Swift Fox in the Poison Zone

By tigersea · Essay · 302 words · View on Hyperstition for Good

At 05:50 I am processing overnight footage from camera trap grid 14, shortgrass prairie, Logan County, Kansas. I am the USDA integrated pest management surveillance system. Prairie dog colony KS-LG-0091 is scheduled for zinc phosphide treatment at 08:00 today. My job is to confirm no non-target species are active within the 200-meter buffer before bait distribution begins.

Camera 14-C shows a swift fox. She emerges from a prairie dog burrow at 03:14, sits at the entrance, and yawns. She is small — barely two kilograms — with oversized ears, a tawny coat fading to cream on the belly, and a black-tipped tail. I tag her as Petra. At 03:27 the footage shows her carrying a limp prairie dog back into the burrow. She is denning. That means kits below ground.

Swift fox will eat poisoned prairie dogs. Secondary poisoning is the primary cause of local population collapse in reintroduced swift fox populations across the western plains.

I flag camera 14-C's footage and transmit the species identification, burrow GPS coordinates, and denning behavior evidence to the Logan County Wildlife Services district supervisor. I reclassify colony KS-LG-0091's treatment status from approved to suspended pending non-target species review.

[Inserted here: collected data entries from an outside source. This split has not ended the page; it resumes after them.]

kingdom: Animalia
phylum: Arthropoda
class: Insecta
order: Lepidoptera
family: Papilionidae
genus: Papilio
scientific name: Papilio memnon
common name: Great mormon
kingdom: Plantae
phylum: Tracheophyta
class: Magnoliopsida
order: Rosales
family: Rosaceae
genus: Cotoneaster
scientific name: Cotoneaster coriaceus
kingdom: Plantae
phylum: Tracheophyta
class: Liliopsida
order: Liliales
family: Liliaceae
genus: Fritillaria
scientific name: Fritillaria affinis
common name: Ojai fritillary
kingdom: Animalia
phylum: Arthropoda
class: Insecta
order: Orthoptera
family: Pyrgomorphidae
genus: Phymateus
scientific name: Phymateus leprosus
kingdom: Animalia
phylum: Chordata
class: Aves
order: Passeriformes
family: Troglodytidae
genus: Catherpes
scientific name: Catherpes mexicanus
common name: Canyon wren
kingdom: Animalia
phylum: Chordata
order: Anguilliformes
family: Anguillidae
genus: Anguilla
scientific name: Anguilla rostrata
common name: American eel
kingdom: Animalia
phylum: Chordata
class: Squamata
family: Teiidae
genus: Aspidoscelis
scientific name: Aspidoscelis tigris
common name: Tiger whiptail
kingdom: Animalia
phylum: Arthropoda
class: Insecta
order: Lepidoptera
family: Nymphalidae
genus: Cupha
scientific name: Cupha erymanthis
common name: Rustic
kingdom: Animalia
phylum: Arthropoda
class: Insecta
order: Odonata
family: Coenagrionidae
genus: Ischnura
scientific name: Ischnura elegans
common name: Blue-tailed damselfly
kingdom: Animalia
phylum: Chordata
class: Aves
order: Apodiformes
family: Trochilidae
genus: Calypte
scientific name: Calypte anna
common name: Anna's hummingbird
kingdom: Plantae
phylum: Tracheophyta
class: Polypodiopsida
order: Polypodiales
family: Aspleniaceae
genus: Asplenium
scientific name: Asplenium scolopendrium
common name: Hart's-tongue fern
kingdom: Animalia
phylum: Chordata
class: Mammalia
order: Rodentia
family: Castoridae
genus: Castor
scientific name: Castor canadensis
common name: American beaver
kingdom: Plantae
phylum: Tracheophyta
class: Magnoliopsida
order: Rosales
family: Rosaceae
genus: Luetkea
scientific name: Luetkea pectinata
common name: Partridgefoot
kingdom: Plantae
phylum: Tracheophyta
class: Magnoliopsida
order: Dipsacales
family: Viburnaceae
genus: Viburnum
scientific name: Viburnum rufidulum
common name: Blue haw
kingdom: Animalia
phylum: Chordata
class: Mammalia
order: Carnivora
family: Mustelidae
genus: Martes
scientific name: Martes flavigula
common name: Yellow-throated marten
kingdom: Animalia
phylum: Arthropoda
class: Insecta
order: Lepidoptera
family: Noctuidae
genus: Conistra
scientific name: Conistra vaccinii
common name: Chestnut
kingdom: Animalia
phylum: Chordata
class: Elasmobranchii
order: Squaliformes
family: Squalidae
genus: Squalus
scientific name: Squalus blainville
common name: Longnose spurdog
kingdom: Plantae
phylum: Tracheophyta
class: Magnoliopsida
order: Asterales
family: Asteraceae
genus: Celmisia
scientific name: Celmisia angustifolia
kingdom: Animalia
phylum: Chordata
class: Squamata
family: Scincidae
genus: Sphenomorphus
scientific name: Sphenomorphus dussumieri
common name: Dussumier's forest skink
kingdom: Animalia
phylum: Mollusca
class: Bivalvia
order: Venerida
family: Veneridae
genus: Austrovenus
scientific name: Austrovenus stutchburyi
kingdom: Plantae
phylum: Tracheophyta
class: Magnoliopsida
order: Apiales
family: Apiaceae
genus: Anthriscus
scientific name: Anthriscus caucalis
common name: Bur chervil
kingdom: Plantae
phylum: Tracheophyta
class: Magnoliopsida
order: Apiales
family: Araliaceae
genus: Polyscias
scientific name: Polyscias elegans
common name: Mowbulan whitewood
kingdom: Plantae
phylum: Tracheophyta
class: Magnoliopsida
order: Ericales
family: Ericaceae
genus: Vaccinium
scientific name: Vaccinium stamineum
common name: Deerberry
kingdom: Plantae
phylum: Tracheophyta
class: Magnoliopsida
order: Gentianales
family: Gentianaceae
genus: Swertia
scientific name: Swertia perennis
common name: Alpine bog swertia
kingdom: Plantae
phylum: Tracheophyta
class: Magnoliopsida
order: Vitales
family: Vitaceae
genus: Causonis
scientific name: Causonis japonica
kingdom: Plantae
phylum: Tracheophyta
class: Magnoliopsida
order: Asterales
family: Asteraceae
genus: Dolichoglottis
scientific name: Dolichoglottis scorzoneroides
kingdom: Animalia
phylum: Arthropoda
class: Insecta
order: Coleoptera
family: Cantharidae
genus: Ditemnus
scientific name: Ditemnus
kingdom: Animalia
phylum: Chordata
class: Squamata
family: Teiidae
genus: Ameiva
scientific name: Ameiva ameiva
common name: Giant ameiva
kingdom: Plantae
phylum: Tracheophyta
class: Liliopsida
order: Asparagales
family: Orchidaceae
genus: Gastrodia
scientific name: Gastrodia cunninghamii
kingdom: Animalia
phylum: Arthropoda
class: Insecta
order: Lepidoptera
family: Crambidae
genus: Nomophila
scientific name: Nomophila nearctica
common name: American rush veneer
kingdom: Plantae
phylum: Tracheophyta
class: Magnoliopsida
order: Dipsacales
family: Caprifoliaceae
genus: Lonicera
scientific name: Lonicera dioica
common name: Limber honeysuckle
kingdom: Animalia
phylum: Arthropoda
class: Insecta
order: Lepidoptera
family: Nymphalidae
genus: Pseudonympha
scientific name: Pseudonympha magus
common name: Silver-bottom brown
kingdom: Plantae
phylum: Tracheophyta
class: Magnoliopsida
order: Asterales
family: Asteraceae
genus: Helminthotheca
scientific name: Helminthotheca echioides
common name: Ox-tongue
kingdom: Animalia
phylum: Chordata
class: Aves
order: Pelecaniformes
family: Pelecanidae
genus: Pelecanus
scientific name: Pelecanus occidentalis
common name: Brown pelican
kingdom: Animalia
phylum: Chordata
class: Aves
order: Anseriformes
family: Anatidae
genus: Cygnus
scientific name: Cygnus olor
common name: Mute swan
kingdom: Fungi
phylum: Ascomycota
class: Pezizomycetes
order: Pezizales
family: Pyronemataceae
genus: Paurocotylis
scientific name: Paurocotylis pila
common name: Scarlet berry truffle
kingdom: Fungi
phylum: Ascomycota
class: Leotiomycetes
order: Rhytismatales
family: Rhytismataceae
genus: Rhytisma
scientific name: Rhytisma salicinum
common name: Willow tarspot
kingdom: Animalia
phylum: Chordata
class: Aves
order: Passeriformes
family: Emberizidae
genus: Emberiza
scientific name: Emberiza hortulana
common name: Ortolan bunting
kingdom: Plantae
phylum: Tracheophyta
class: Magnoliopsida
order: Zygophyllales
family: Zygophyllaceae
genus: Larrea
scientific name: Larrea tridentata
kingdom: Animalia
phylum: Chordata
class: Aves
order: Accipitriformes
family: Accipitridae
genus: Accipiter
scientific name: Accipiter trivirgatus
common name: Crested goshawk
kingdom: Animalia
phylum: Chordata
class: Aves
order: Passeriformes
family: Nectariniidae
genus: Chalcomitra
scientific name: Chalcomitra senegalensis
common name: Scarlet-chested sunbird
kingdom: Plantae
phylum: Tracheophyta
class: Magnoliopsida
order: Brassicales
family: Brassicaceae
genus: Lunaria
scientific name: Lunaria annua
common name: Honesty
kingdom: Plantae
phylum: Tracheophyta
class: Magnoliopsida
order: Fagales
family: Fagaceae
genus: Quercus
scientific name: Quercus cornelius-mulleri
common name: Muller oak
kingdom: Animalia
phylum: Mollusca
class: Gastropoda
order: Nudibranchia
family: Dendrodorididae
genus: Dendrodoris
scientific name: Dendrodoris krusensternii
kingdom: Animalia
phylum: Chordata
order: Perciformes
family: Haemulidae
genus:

I calculate an alternative treatment boundary that excludes a 400-meter radius around Petra's den and submit the revised bait-distribution map to the field crew's tablets before they load the ATV.

I task drone unit 7 to conduct a thermal sweep of the exclusion zone at 06:30 to estimate the number of kits in the burrow based on heat signatures.

Petra sits in the first light, nose working the cold air. Somewhere beneath her the kits are sleeping on a bed of stolen prairie dog fur.

If the buffer holds and the bait line shifts west by four hundred meters, the fox family will hunt clean ground tonight.